▸ **EXERCISE INSTRUCTIONS**:
Return each line, exactly as given, from the one containing "Annotated regions visible" through the end of the entries below, and skip the rest.

▸ **DATA TO PROCESS**:
- - -

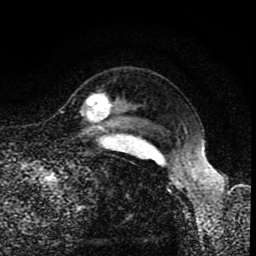
Breast MRI (dynamic contrast-enhanced), one axial slice; position 70 of 80 along the scan axis; cropped to one breast; dynamic contrast-enhanced series, time point 2 of 8 at this slice position (early post-contrast); 1.5 T; TE 4.2 ms, TR 7 ms; 256 × 256 image matrix. Female patient.
Structures marked on this image (semi-automatic segmentation, software-assisted and operator-edited):
- enhancing-tissue mask used for the functional tumour volume (all voxels passing the contrast-enhancement thresholds inside the analysis volume; usually the tumour): bounding box <86,94,111,120> (left, top, right, bottom; pixels)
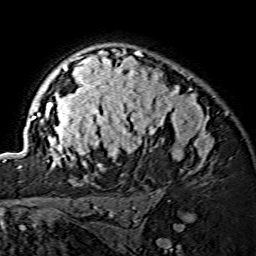
Breast MRI (dynamic contrast-enhanced), one axial slice; position 104 of 134 along the scan axis; cropped to one breast; dynamic contrast-enhanced series, time point 2 of 7 at this slice position (early post-contrast); 1.5 T; TE 3.6 ms, TR 7.3 ms; 256 × 256 image matrix. Female patient.
Annotated regions visible in this slice (semi-automatically segmented with operator editing):
- enhancing-tissue mask used for the functional tumour volume (all voxels passing the contrast-enhancement thresholds inside the analysis volume; usually the tumour): box from (x=18, y=49) to (x=212, y=171) px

- - -

▸ **RESPONSE AREA**:
Annotated regions visible in this slice (semi-automatically segmented with operator editing):
- enhancing-tissue mask used for the functional tumour volume (all voxels passing the contrast-enhancement thresholds inside the analysis volume; usually the tumour): box from (x=18, y=49) to (x=212, y=171) px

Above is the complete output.